═══ Text provided

Wheeling Jesuit University

Pain and Nintendo Wii are Research Topics for Students Presenting at the Capitol

Undergraduate Research Day at the West Virginia Capitol - March 12, 2009, Charleston.

WHEELING, WV, March 11, 2009 - Pain and Nintendo are two of the research topics of Wheeling Jesuit University students participating in the annual Research Day at the Capitol on March 12.

(From left are professor Raudenbush, adjunct professor Kristin McCombs and students Scott Bonnette and Tim Wright standing in the Capitol rotunda.)

Held in the Capitol rotunda, the Undergraduate Research Day runs from 8:45 a.m. to noon. Students present their discoveries in poster format and talk to legislators about their findings. The projects are all original research and the posters have been designed for a general audience and to inspire questions from viewers.

The titles of the two Wheeling Jesuit topics and students presenting are:

Effects of Auditory and Visual Distractions on Altering Pain Perception, by senior Tim Wright, a psychology-philosophy major from Wheeling. Wright tested hundreds of individuals and their ability to withstand pain from freezing water in this study. Subjects placed their hands in freezing water for a certain amount of time, while listening to distracting music or viewing video. After correlating the results of his study, Wright then determined the ability of audio and visual distractions to control pain perception.

According to Wright, past research has examined the effects of music and visual distractions on pain; however, no study has ever assessed the interactive effects of the two stimuli. Considering that these past studies have all used college-aged students as their samples, and that the older population is the main sufferer of pain, new research is required in order to make externally valid conclusions. Each participant completed a cold pressor task, while watching different combinations of music and video genres. Physiological measurements, mood, and workload were assessed. The pain intensity ratings were analyzed with a 3 within (music) x 10 within (time) x 3 between (video) x 2 between (sex) analysis of variance for the sub-sample of people over 30. Participants reported the least pain in the romantic/classical condition, and, over time, the pain ratings increased less severely for this condition. An independent samples t-test showed that the older sub-sample liked classical music more than the younger sub-sample, which may account for the greater effects of classical music. Thus, it appears that perceived pain is closely associated with the presence of preferred stimuli, and such information can be used as a non-pharmacological adjunct to pain management.

══════

Work to complete:
1/ According to the Research Day article, during what hours does Undergraduate Research Day run?
2/ Echo the Research Day article word for word, starting at "WHEELING, WV, March" and ending at "the Capitol rotunda.)".
The records have no connection to the Research Day article.

═══ Dataset extract

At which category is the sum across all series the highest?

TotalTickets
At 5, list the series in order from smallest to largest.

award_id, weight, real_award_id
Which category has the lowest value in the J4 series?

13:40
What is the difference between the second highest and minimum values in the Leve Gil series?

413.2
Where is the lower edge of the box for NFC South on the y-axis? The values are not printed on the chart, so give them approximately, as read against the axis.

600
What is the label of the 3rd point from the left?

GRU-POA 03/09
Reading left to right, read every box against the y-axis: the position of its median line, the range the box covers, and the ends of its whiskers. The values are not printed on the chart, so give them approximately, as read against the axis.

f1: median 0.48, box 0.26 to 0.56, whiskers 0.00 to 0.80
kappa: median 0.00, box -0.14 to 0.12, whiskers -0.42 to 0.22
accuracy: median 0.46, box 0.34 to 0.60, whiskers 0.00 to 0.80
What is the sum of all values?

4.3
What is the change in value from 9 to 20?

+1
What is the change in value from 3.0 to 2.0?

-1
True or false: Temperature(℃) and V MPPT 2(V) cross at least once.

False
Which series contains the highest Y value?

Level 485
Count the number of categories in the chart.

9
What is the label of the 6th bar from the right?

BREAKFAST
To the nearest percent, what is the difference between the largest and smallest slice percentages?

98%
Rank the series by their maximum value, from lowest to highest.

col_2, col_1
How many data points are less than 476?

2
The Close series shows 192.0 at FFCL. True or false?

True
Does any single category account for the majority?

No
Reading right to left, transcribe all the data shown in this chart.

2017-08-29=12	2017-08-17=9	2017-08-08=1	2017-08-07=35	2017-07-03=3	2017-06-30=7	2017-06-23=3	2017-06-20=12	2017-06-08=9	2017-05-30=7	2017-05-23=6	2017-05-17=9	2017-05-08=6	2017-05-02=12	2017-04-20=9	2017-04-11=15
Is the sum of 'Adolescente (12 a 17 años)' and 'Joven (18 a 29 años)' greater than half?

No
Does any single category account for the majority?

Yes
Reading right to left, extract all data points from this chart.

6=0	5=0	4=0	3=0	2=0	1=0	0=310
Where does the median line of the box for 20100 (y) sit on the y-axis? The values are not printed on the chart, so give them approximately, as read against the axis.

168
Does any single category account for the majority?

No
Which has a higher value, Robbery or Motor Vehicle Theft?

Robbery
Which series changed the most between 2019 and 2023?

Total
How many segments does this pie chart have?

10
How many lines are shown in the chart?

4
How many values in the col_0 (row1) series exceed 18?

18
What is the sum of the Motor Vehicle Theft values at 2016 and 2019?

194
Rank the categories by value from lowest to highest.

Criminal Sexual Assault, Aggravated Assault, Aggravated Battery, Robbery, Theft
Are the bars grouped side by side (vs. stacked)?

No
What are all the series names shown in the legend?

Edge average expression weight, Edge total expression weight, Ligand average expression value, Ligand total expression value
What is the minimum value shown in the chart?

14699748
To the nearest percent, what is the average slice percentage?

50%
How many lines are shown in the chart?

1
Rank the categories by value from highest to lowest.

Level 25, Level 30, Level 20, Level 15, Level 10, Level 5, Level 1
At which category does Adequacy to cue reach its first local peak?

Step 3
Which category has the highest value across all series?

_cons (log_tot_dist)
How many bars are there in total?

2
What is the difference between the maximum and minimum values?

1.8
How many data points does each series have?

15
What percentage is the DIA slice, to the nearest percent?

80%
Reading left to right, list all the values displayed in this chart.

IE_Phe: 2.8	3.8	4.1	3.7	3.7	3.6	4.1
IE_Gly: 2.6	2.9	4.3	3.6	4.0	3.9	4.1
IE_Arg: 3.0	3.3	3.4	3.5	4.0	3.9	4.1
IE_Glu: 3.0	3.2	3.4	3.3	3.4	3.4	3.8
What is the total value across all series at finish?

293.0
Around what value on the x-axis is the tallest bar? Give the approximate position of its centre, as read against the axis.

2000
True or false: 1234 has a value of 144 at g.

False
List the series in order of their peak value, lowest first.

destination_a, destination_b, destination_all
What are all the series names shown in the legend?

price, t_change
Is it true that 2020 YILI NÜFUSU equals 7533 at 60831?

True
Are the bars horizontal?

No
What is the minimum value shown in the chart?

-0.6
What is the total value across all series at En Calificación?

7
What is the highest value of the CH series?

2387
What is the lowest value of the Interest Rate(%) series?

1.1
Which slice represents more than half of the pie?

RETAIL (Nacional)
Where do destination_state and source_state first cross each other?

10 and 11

══════

Solutions by task:
1/ From 8:45 a.m. to noon.

2/
WHEELING, WV, March 11, 2009 - Pain and Nintendo are two of the research topics of Wheeling Jesuit University students participating in the annual Research Day at the Capitol on March 12.

(From left are professor Raudenbush, adjunct professor Kristin McCombs and students Scott Bonnette and Tim Wright standing in the Capitol rotunda.)